─── PROVIDED MATERIAL ───

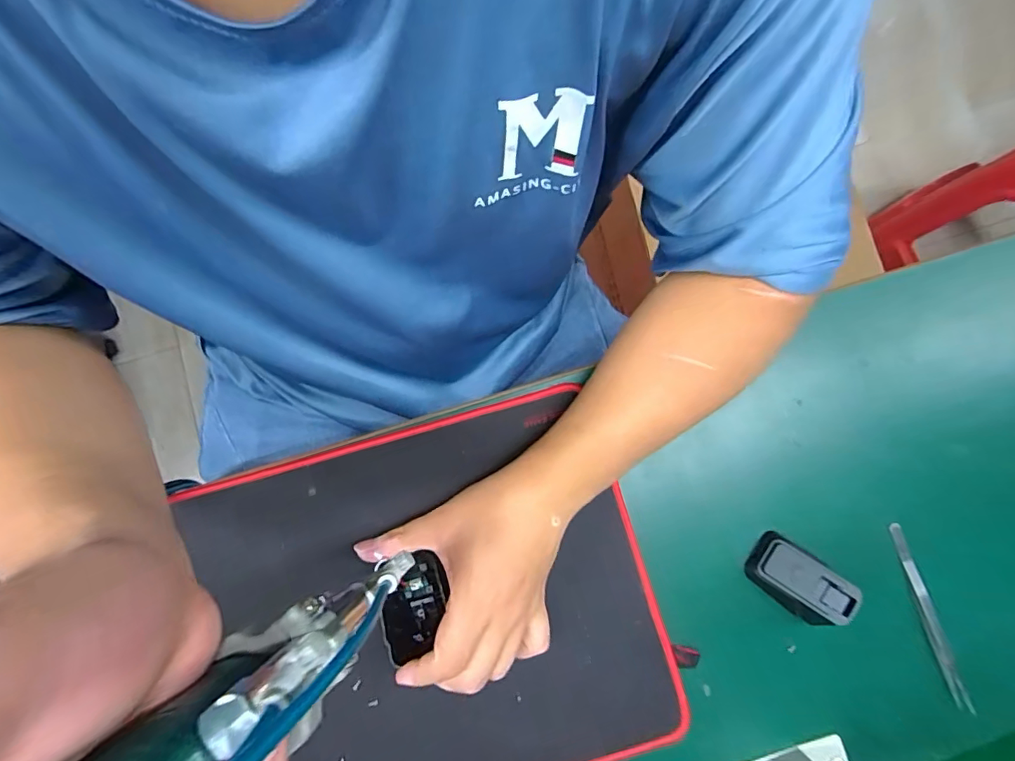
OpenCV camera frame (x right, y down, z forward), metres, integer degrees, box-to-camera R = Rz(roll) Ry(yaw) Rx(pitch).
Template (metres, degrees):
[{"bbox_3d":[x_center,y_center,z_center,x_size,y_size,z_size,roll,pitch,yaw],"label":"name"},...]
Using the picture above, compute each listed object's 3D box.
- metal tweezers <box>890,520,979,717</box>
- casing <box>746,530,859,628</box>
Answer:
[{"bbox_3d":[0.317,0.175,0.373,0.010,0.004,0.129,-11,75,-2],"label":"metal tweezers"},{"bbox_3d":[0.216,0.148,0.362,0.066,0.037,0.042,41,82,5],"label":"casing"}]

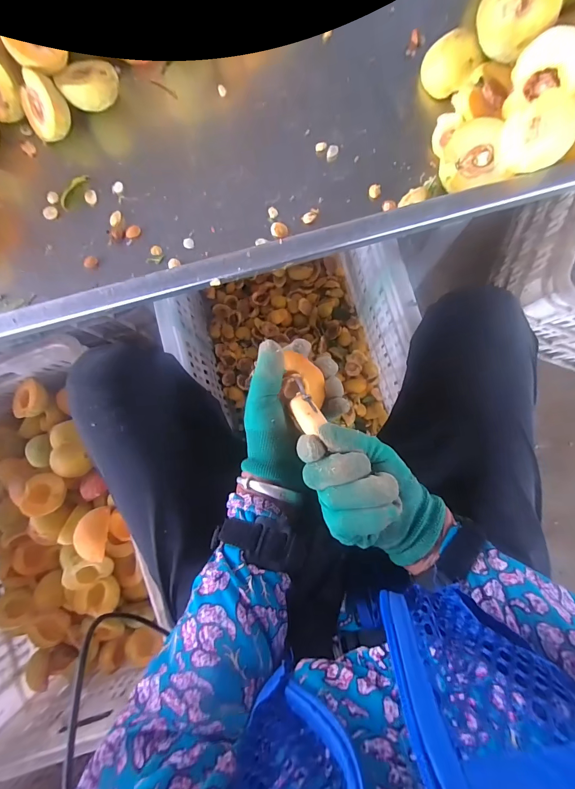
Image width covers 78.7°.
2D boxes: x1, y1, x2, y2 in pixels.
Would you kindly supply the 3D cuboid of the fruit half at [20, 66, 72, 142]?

───
─── PROVIDED MATERIAL ───

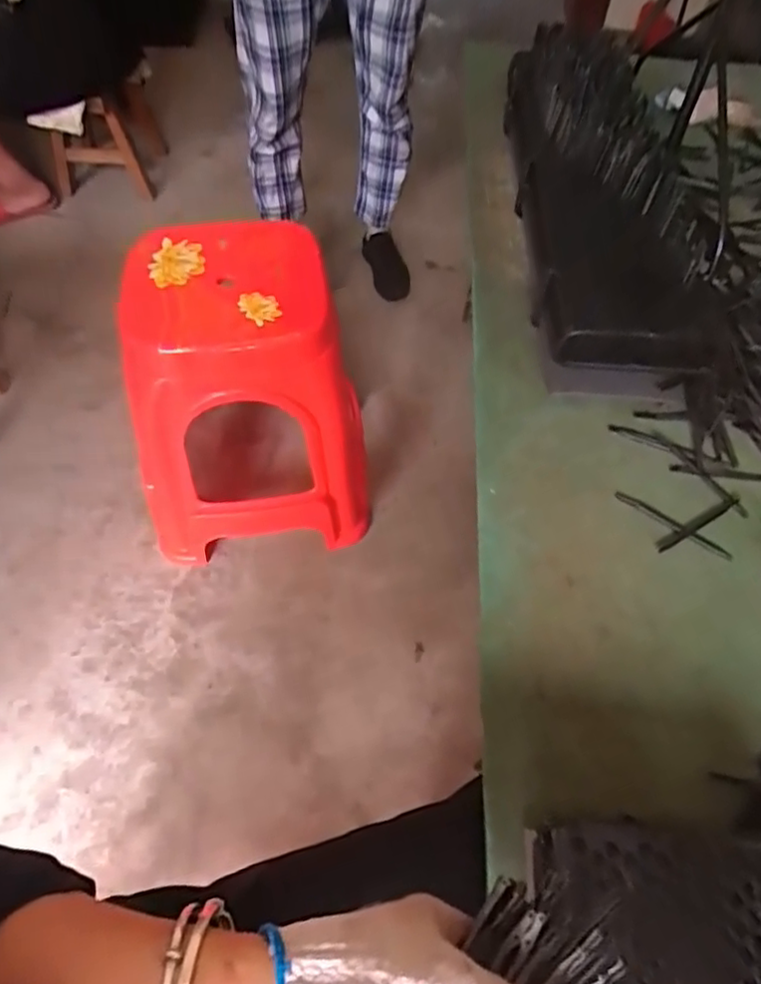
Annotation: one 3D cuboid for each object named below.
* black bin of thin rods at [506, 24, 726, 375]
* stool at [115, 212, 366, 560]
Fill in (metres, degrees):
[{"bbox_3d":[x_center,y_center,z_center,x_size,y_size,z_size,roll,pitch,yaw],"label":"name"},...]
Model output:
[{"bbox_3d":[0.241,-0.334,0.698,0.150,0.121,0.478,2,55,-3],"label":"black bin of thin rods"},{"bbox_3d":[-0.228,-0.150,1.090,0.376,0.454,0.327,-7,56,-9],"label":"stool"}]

───
─── PROVIDED MATERIAL ───

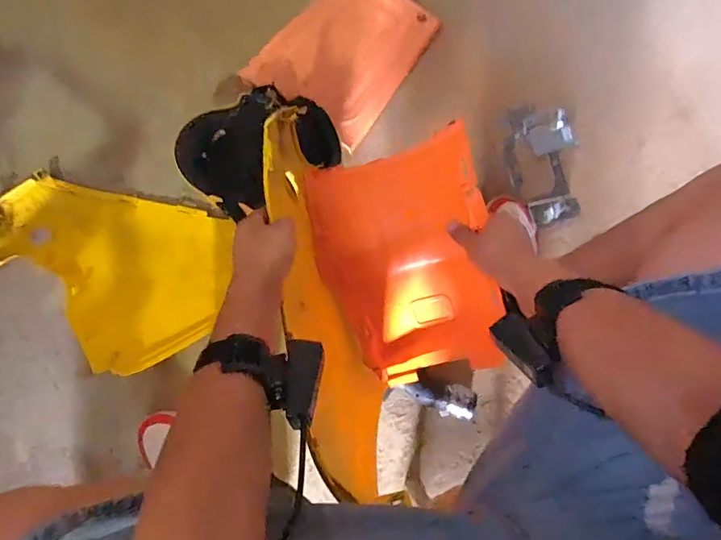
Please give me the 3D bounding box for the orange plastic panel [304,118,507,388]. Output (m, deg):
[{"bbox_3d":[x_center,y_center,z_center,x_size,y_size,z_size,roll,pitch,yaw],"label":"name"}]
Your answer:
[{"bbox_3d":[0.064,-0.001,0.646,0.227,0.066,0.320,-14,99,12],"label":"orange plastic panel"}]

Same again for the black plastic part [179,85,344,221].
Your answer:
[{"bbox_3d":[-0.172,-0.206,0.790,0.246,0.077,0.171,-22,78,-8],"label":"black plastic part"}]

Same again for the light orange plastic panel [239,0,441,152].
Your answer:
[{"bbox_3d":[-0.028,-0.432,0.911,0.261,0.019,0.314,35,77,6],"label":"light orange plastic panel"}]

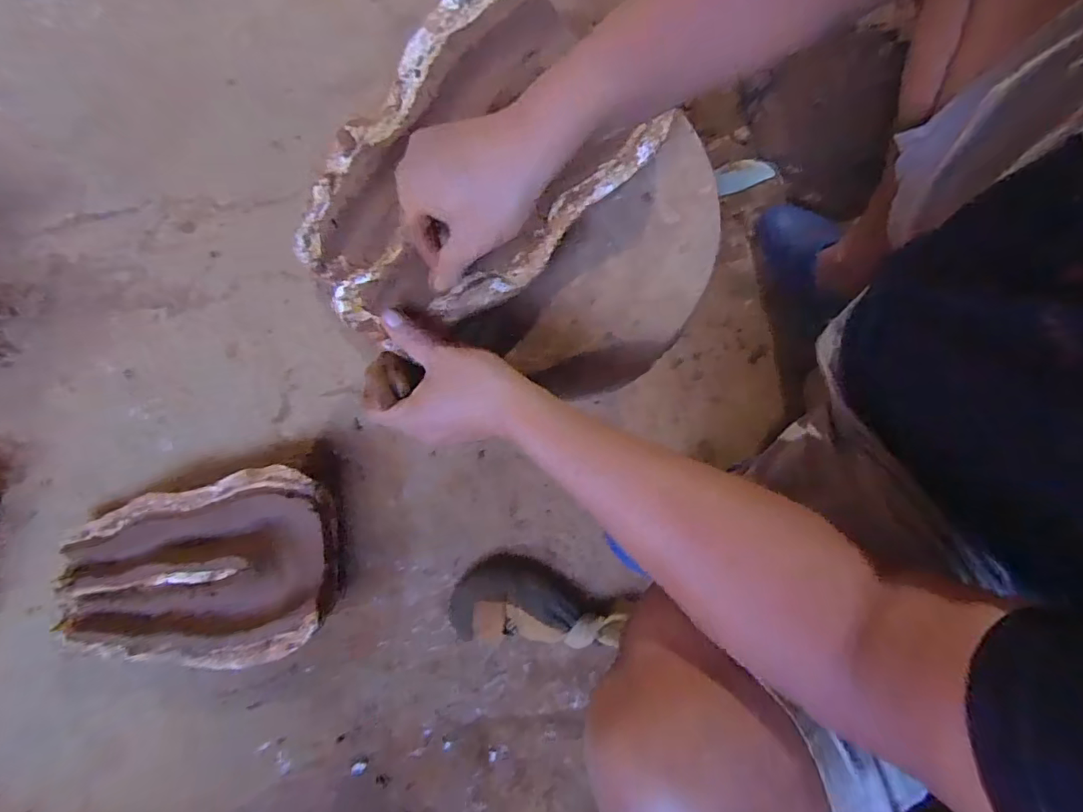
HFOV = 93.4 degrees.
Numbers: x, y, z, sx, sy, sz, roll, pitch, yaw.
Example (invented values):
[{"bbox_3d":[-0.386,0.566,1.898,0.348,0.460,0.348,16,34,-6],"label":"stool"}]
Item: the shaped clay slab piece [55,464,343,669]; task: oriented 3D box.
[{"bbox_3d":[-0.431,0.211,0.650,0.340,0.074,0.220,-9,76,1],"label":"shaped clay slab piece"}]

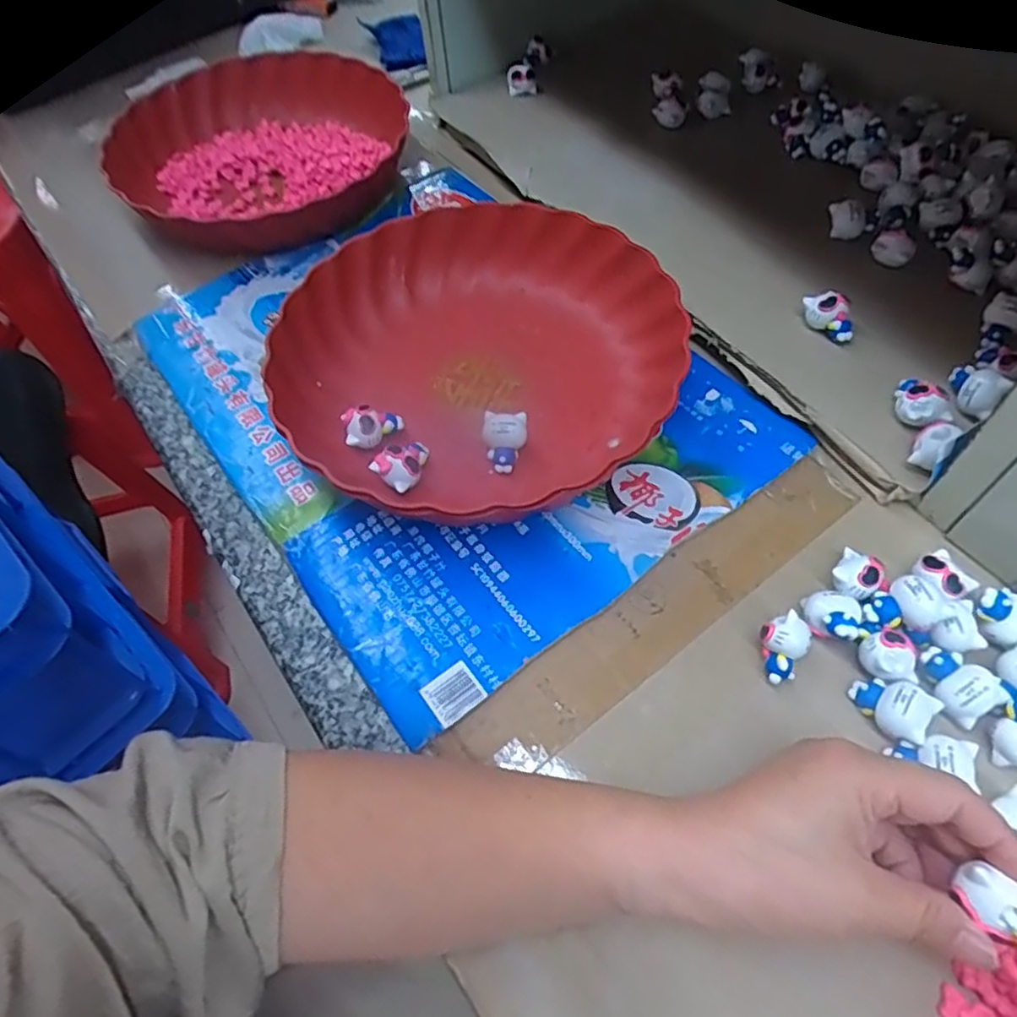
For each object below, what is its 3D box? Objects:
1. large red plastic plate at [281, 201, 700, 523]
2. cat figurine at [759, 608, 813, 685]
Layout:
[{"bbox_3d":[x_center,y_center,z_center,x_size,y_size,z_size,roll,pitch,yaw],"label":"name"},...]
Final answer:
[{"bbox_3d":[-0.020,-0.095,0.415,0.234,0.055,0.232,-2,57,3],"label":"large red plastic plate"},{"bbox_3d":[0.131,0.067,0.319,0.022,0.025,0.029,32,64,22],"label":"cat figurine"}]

───

EXERCISE GOAL: Your answer should consist of the lines above between those holding "OpenCV camera frame" and "Would you kindly", inclusive, reproduced word for word and without pictures.

SOLUTION TO THE EXERCISE:
OpenCV camera frame (x right, y down, z forward), metres, integer degrees, box-to-camera R = Rz(roll) Ry(yaw) Rx(pitch).
Template (metres, degrees):
[{"bbox_3d":[x_center,y_center,z_center,x_size,y_size,z_size,roll,pitch,yaw],"label":"name"},...]
Using the picture above, compute each listed object's 3D box.
- metal tweezers <box>890,520,979,717</box>
- casing <box>746,530,859,628</box>
Answer:
[{"bbox_3d":[0.317,0.175,0.373,0.010,0.004,0.129,-11,75,-2],"label":"metal tweezers"},{"bbox_3d":[0.216,0.148,0.362,0.066,0.037,0.042,41,82,5],"label":"casing"}]

Image width covers 78.7°.
2D boxes: x1, y1, x2, y2 in pixels.
Would you kindly supply the 3D cuboid of the fruit half at [20, 66, 72, 142]?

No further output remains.